## TASK TO COMPLETE:
Would you repeat the entries below exactly and omit the pictures?

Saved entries
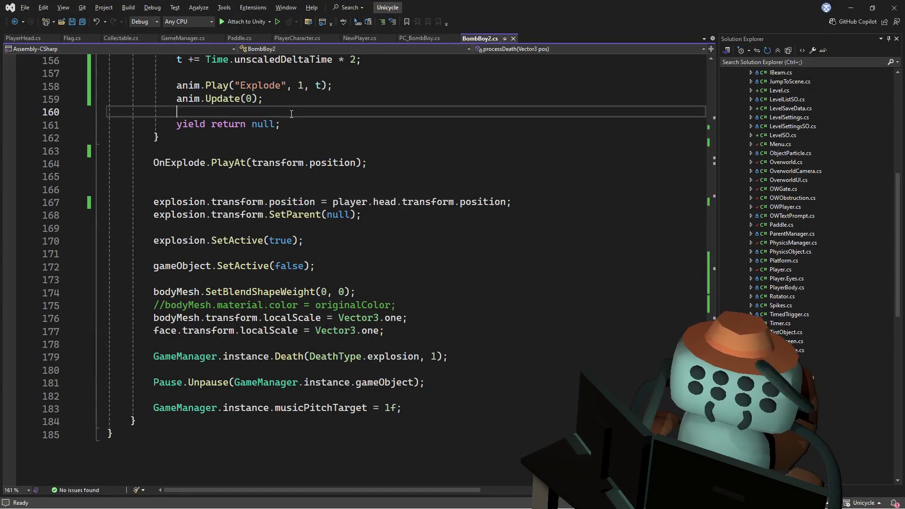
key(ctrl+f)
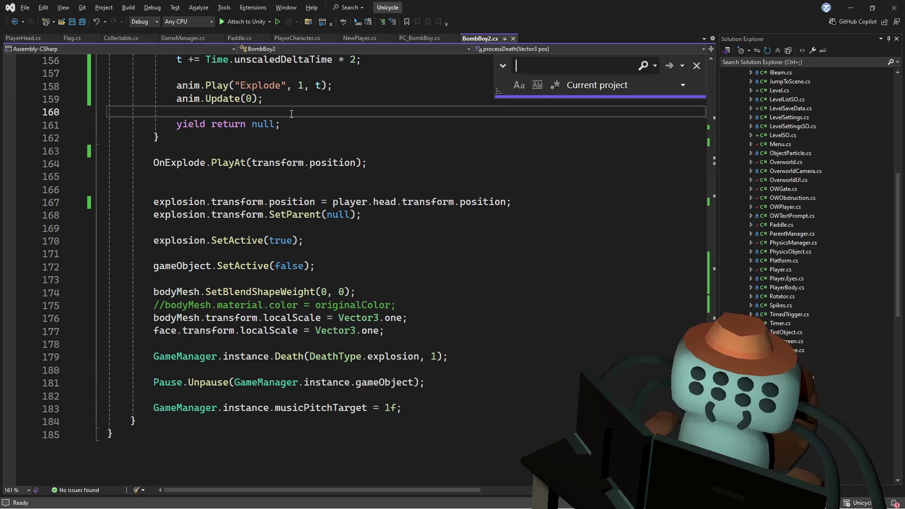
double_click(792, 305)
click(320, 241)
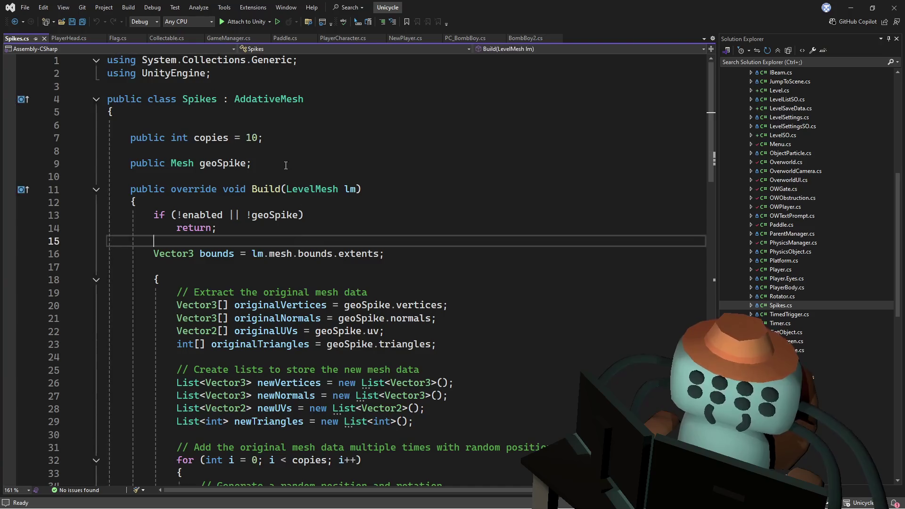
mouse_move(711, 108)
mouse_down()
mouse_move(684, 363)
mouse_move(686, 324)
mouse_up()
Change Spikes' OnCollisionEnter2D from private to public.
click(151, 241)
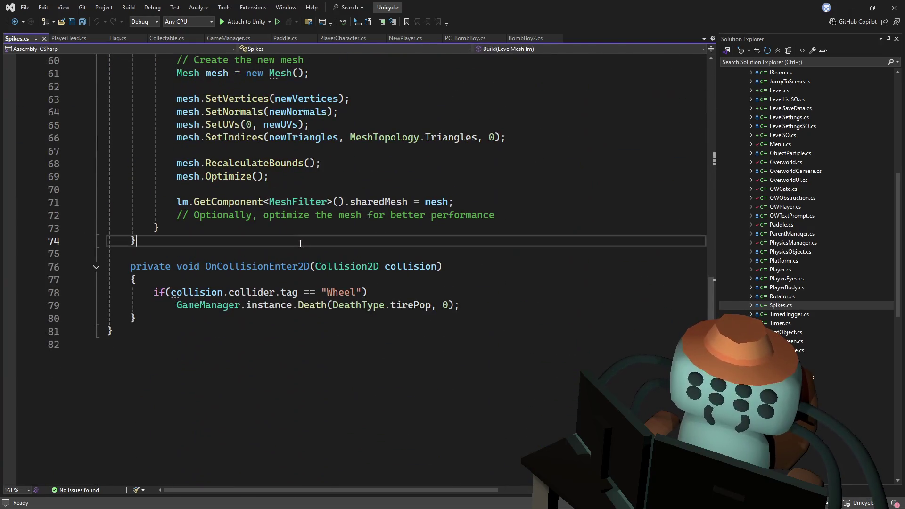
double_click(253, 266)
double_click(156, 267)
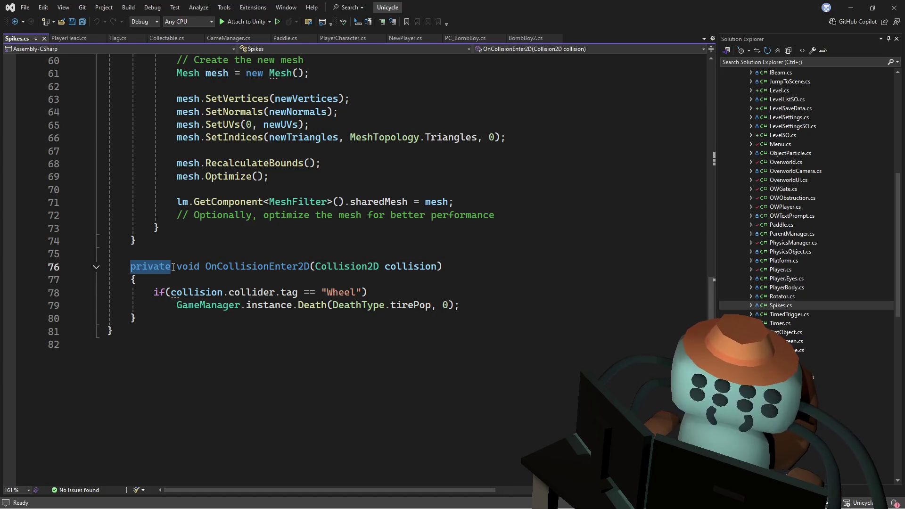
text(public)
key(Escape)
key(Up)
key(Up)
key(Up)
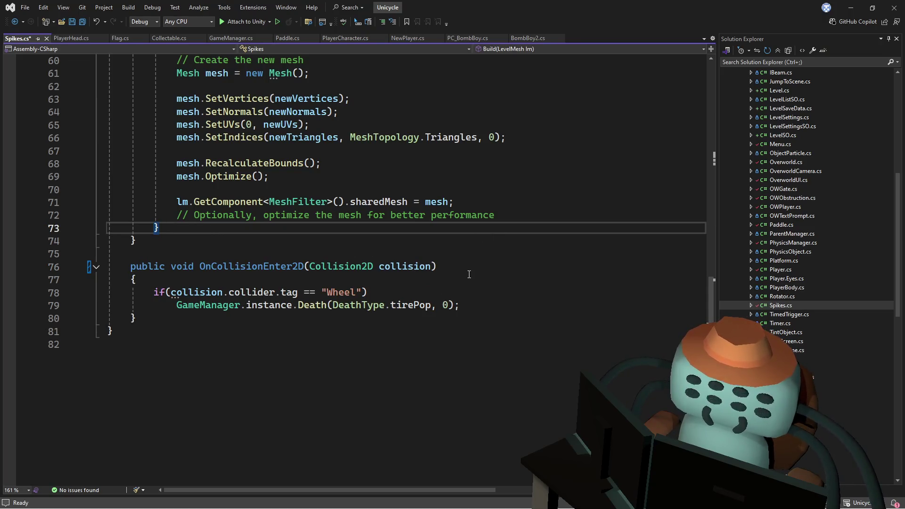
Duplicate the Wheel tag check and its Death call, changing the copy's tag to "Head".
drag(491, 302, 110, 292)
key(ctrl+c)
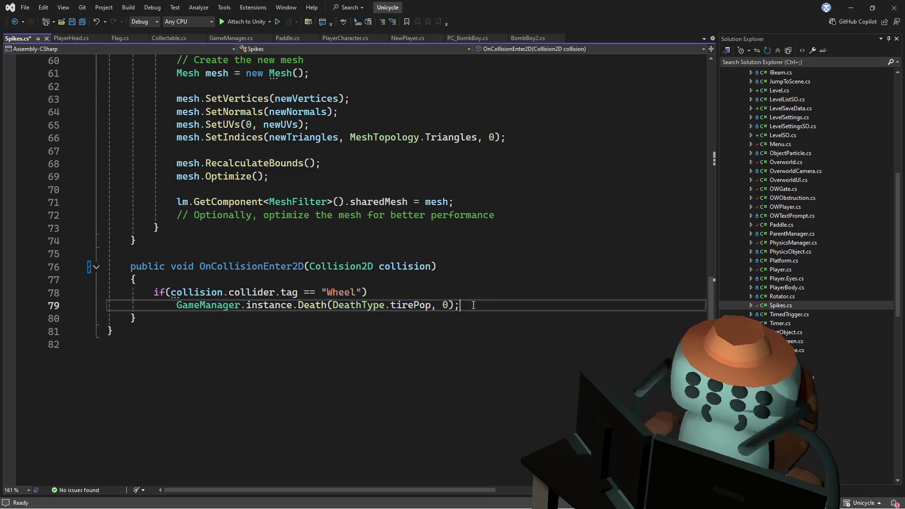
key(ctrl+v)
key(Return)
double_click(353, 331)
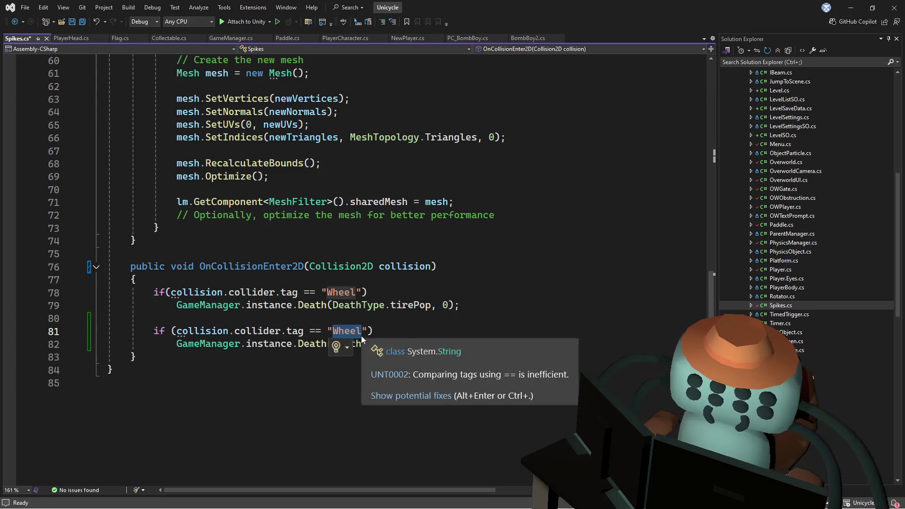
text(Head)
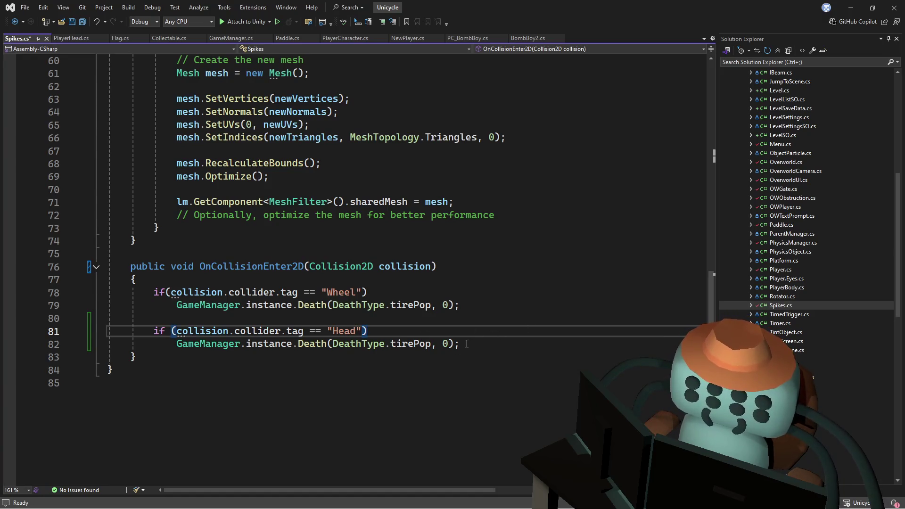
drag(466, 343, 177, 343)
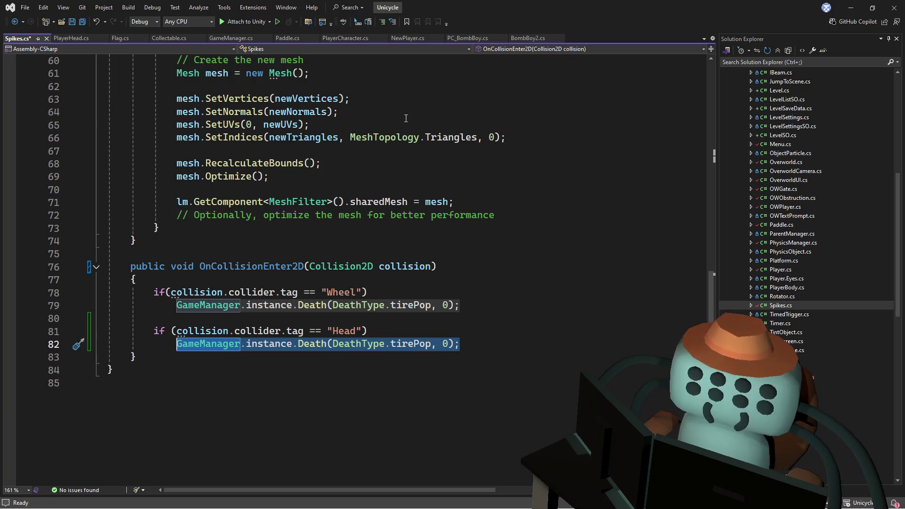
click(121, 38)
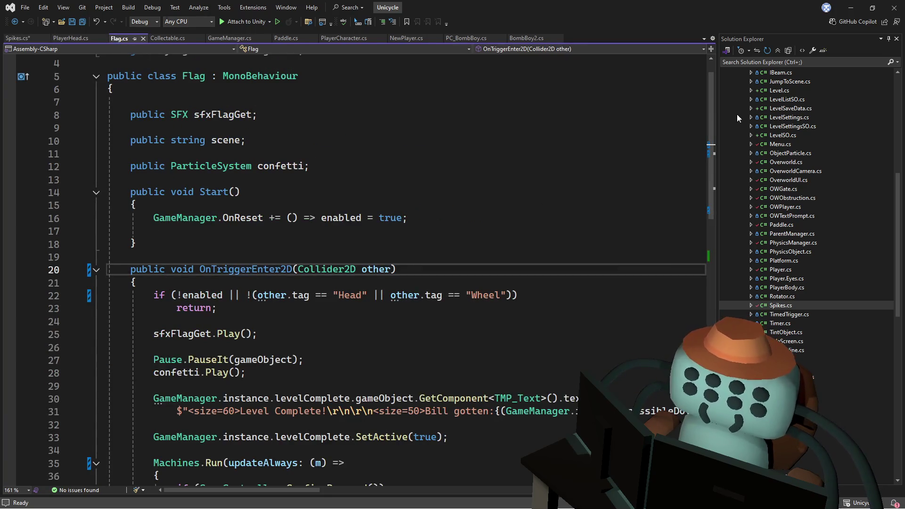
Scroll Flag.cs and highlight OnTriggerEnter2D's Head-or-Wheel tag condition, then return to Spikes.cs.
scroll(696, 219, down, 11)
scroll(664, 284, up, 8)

## SOLUTION:
key(ctrl+f)
double_click(792, 305)
click(320, 241)
mouse_move(711, 108)
mouse_down()
mouse_move(684, 363)
mouse_move(686, 324)
mouse_up()
Change Spikes' OnCollisionEnter2D from private to public.
click(151, 241)
double_click(253, 266)
double_click(156, 267)
text(public)
key(Escape)
key(Up)
key(Up)
key(Up)
Duplicate the Wheel tag check and its Death call, changing the copy's tag to "Head".
drag(491, 302, 110, 292)
key(ctrl+c)
key(ctrl+v)
key(Return)
double_click(353, 331)
text(Head)
drag(466, 343, 177, 343)
click(121, 38)
Scroll Flag.cs and highlight OnTriggerEnter2D's Head-or-Wheel tag condition, then return to Spikes.cs.
scroll(696, 219, down, 11)
scroll(664, 284, up, 8)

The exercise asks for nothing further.